Assigned task 1 » Could you return, unchanged, the lines in the records below that run from the one containing "übertragener stiller Reserven bei" down to the one containing "Anschaffungskosten). In der bisherigen", including both of those lines?

Selected text »
Yet we declare that God ordained marriage in the Garden of Eden and Jesus endorsed it in his teaching - one man, one woman, one flesh until separated by death.
Sometimes I hear it said that marriage is a creation ordinance - i.e. available to all people created in God's image not exlcusive to people of faith.
it is very difficult if as believers we have different understandings of marriage and different language to describe marriage, for us then to have a credible discussion with a secular society.
I have signed the Coalition for Marriage Petition and encouraged members of my congregation to do the same, but fear we are ill-equipped to engage in this battle
Neil the pastor said…
I really like your thinking about the separation of the sacrament from the legal/civil marriage, (although as a non-conformist I am unsure if I can subscribe to sacrament).
I guess the issue is wider than sacrament in any event, other religious communities recognize the "institution" of marriage, for example Muslims. I would therefore also wish to find language that separates the civil from the sacred.
Muslims already separate civil and religious marriage as Islam allows a man to have four wives whilst UK law only allows one wife, so one woman has legal status as a wife under UK law and the other three have legal status under sharia law. I'm guessing that is why they aren't making more noise about the issue; it doesn't affect them to the same degree.

Extracted material »
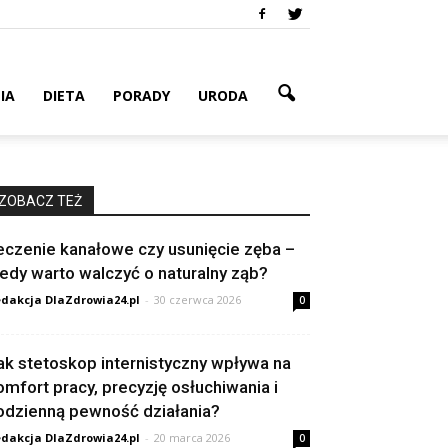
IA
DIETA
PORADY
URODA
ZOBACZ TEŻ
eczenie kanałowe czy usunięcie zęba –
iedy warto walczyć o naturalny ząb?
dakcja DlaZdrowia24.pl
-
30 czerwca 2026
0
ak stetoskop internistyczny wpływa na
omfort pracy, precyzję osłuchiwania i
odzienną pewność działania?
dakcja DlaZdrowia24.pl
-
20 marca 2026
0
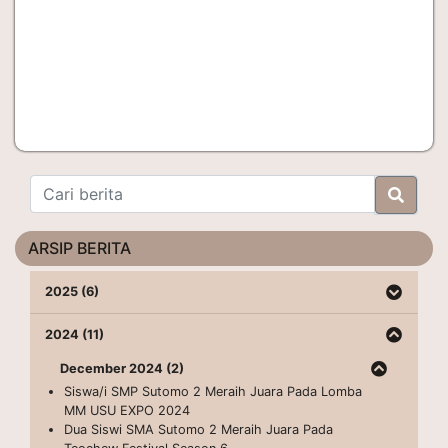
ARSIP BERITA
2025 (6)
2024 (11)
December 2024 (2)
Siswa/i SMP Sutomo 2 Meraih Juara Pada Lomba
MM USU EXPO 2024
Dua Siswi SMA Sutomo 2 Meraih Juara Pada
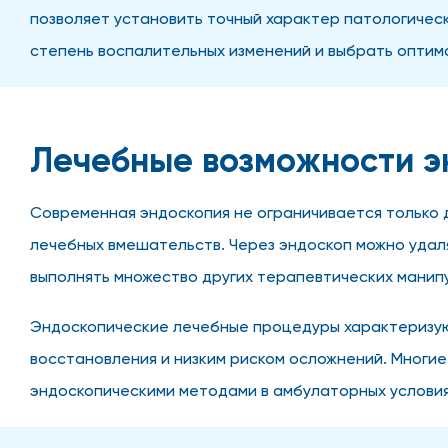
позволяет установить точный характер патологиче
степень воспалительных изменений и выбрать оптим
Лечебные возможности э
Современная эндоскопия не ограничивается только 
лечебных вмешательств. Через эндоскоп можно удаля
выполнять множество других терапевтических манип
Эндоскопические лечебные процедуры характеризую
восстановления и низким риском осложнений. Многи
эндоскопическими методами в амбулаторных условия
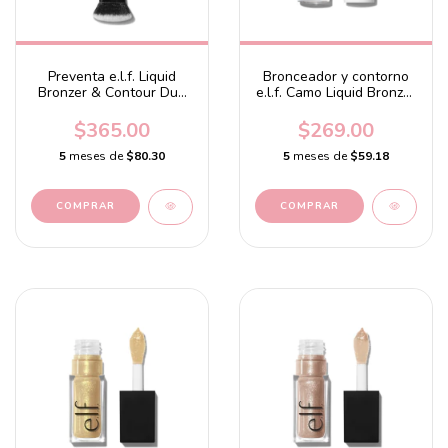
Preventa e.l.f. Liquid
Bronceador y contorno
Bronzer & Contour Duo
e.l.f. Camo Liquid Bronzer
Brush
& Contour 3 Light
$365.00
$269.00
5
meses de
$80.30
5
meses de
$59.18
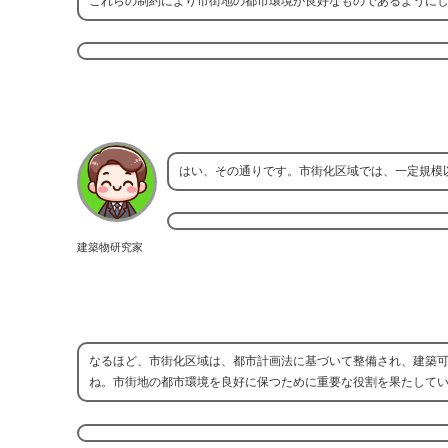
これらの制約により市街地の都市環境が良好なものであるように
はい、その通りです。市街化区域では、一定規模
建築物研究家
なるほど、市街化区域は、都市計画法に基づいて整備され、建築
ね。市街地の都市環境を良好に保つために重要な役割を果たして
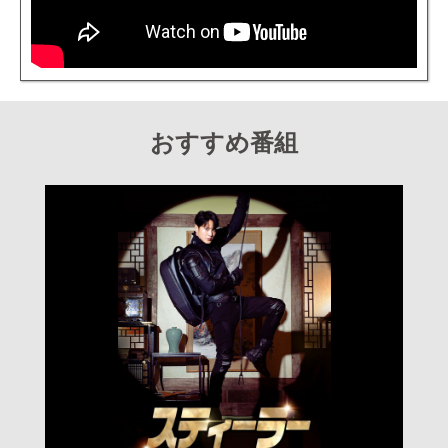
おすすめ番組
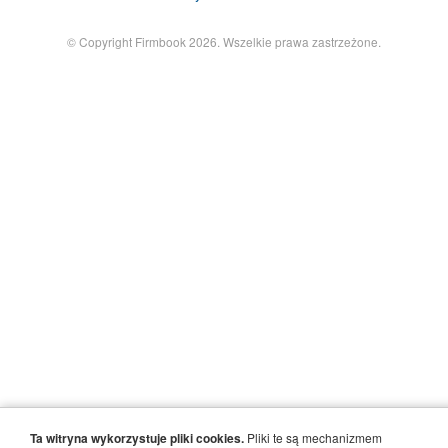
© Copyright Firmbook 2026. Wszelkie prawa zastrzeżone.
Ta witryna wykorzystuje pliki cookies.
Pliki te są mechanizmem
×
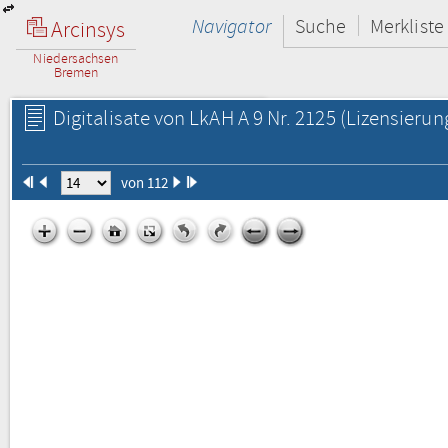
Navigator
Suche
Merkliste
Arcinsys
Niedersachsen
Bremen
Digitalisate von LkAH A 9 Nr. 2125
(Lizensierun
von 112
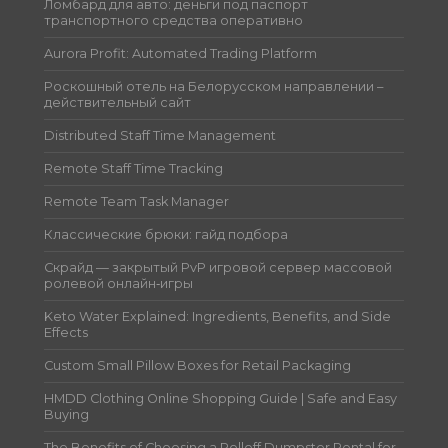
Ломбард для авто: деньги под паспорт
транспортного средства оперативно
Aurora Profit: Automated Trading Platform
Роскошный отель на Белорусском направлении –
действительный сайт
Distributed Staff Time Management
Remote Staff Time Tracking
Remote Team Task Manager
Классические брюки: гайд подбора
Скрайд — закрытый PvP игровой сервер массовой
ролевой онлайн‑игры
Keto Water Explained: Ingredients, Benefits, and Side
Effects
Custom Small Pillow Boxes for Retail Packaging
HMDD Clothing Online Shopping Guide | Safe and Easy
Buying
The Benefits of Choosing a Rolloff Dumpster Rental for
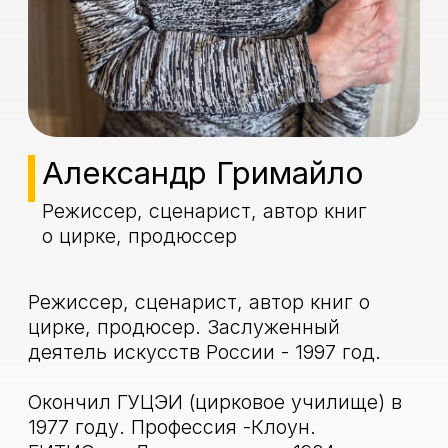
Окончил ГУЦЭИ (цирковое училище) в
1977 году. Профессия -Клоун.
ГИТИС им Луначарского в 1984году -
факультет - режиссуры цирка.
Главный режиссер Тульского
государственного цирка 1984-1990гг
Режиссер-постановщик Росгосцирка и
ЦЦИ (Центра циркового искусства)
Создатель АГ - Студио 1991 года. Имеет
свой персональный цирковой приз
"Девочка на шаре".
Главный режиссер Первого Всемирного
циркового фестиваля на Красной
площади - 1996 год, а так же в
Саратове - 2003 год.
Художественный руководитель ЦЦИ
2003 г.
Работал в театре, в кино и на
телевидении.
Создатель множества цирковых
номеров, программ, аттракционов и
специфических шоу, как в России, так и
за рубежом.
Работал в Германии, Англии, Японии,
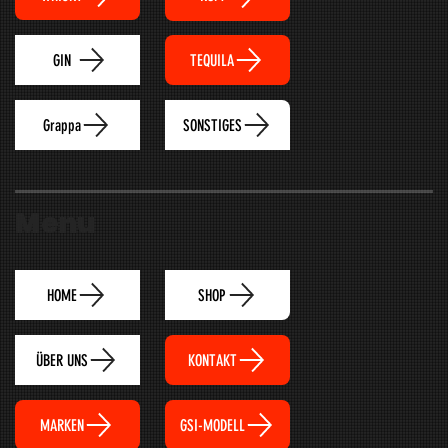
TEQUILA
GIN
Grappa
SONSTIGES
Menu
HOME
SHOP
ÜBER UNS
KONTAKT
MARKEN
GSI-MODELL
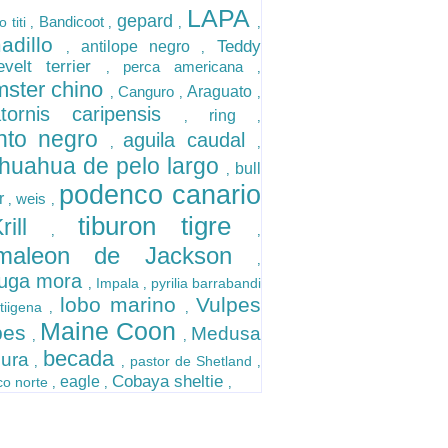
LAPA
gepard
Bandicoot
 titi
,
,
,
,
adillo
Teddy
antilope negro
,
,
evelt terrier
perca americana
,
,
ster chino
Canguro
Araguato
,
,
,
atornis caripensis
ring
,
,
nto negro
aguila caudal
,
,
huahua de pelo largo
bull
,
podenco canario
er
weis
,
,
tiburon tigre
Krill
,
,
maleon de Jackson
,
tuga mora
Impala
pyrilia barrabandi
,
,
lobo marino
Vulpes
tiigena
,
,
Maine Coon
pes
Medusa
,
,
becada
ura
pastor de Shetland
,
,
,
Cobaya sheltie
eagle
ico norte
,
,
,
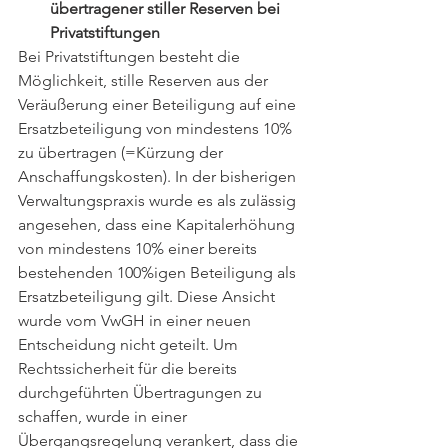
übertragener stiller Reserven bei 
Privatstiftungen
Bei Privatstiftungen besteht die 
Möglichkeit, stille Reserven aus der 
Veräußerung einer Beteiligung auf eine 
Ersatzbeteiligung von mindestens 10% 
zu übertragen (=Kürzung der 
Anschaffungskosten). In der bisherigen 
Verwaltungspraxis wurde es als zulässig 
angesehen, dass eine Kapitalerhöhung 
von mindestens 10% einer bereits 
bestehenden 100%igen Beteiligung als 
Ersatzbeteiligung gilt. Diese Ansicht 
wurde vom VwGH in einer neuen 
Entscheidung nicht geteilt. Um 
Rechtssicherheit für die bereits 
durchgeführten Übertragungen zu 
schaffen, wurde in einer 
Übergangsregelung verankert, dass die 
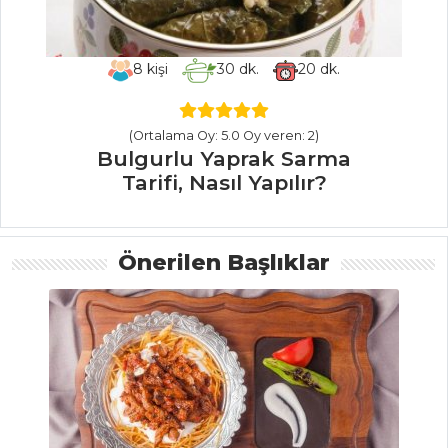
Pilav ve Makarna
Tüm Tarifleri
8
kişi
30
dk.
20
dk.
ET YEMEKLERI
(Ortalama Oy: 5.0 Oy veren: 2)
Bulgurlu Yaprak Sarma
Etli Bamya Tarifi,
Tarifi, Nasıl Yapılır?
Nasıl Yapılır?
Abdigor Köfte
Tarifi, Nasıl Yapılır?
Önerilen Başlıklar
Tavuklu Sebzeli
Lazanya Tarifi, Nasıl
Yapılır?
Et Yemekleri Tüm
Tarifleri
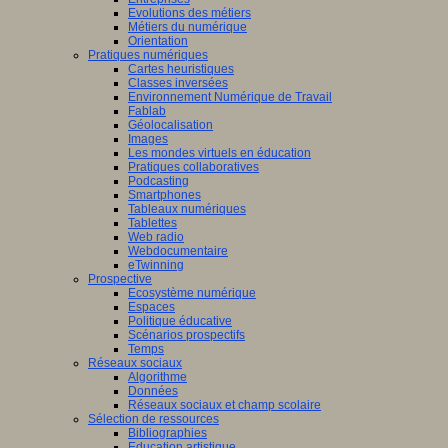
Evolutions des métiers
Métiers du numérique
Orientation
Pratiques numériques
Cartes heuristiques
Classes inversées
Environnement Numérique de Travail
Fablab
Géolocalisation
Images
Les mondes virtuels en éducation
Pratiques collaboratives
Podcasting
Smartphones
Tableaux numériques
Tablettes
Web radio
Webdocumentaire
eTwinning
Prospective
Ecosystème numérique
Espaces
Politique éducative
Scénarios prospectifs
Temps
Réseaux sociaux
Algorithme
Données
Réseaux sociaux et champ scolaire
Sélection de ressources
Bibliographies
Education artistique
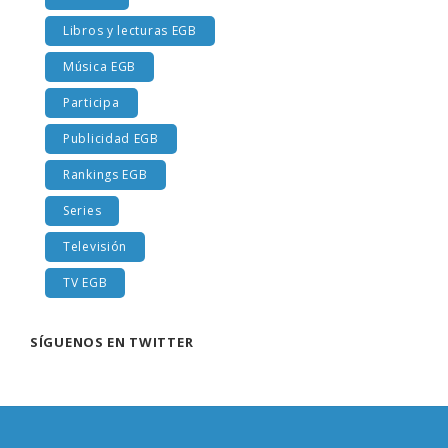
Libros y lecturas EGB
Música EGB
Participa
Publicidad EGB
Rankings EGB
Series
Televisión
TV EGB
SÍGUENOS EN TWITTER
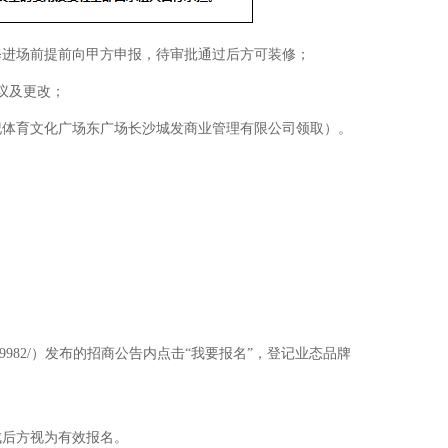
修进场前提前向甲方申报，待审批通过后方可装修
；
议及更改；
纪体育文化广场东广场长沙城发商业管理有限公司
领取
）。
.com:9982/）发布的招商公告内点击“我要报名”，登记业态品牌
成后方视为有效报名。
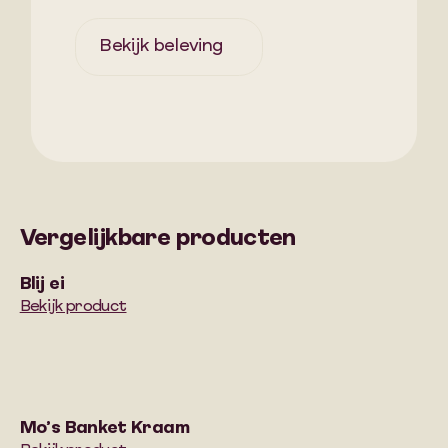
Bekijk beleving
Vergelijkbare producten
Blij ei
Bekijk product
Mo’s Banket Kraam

Assigned task 2 » How would you continue the discussion of marriage above, starting right after its final sentence?

Answer 1 »
übertragener stiller Reserven bei 
Privatstiftungen
Bei Privatstiftungen besteht die 
Möglichkeit, stille Reserven aus der 
Veräußerung einer Beteiligung auf eine 
Ersatzbeteiligung von mindestens 10% 
zu übertragen (=Kürzung der 
Anschaffungskosten). In der bisherigen 

Answer 2 »
The problem is to find language that works for all faith based groups, especially when one faith based group has supporters and opponents of same gender marriages (e.g. Christianity).
With all that in mind I guess for me the two terms would be civil marriage and faith marriage, with the latter carrying no recognition in UK law (just as baptism doesn't - and I chose this comparator deliberately because it marks a similar covenant, except between a person and Christ as opposed to between two people).
Morrisson said…
As a non-conformist (albeit worshipping with Anglicans) I'd go along with ditching the 'sacrament' language. Creation Ordinance sounds fine, but the fact that it's our understanding that it is for all, not just Christians, doesn't mean that the state has to go along with it. Christians in other countries don't have a problem with two ceremonies one civil & one state.
Revd. Mark said…
The church has happily subscribed to marriage as defined by the marriage act since it became law a long time ago. It was inevitable that civil partnerships would become the legal equivalent of marriage in all respects. Perhaps it is time that the Church stopped operating as a registrar for legal marriage and offered its own service (with liturgies of its own choosing) without legal force in the UK. That way, people can covenant in faithful union before God, and either precede or follow that up with a legal contract drawn up at a registry if they so wish. The state can pass laws calling legal contracts what it likes. The church does not need to either fight or follow the state on this one. Let's just stop being a registrar and offer a suitable service in recognition of happy couples' commitment and not let an act of worship be dictated by legislation.
Anonymous said…
JS - you know some of my views/questions from our discussion the other week.

A couple of further observations/questions to add to the debate:

1. Most Christian denominations regularly marry hetrosexual couples in a church building who are neither regular attendees or church members or 'Confirmed' or 'Baptised' Christians/believers.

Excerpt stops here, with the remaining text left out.